▸ **Task instructions**: Copy the text of the material below character for character, leaving out the pictures.

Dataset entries
************

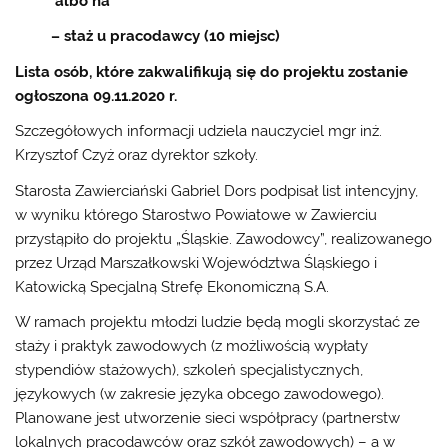
albo na
– staż u pracodawcy (10 miejsc)
Lista osób, które zakwalifikują się do projektu zostanie
ogłoszona 09.11.2020 r.
Szczegółowych informacji udziela nauczyciel mgr inż.
Krzysztof Czyż oraz dyrektor szkoły.
Starosta Zawierciański Gabriel Dors podpisał list intencyjny,
w wyniku którego Starostwo Powiatowe w Zawierciu
przystąpiło do projektu „Śląskie. Zawodowcy”, realizowanego
przez Urząd Marszałkowski Województwa Śląskiego i
Katowicką Specjalną Strefę Ekonomiczną S.A.
W ramach projektu młodzi ludzie będą mogli skorzystać ze
staży i praktyk zawodowych (z możliwością wypłaty
stypendiów stażowych), szkoleń specjalistycznych,
językowych (w zakresie języka obcego zawodowego).
Planowane jest utworzenie sieci współpracy (partnerstw
lokalnych pracodawców oraz szkół zawodowych) – a w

************

▸ **Answer section**:
albo na
– staż u pracodawcy (10 miejsc)
Lista osób, które zakwalifikują się do projektu zostanie
ogłoszona 09.11.2020 r.
Szczegółowych informacji udziela nauczyciel mgr inż.
Krzysztof Czyż oraz dyrektor szkoły.
Starosta Zawierciański Gabriel Dors podpisał list intencyjny,
w wyniku którego Starostwo Powiatowe w Zawierciu
przystąpiło do projektu „Śląskie. Zawodowcy”, realizowanego
przez Urząd Marszałkowski Województwa Śląskiego i
Katowicką Specjalną Strefę Ekonomiczną S.A.
W ramach projektu młodzi ludzie będą mogli skorzystać ze
staży i praktyk zawodowych (z możliwością wypłaty
stypendiów stażowych), szkoleń specjalistycznych,
językowych (w zakresie języka obcego zawodowego).
Planowane jest utworzenie sieci współpracy (partnerstw
lokalnych pracodawców oraz szkół zawodowych) – a w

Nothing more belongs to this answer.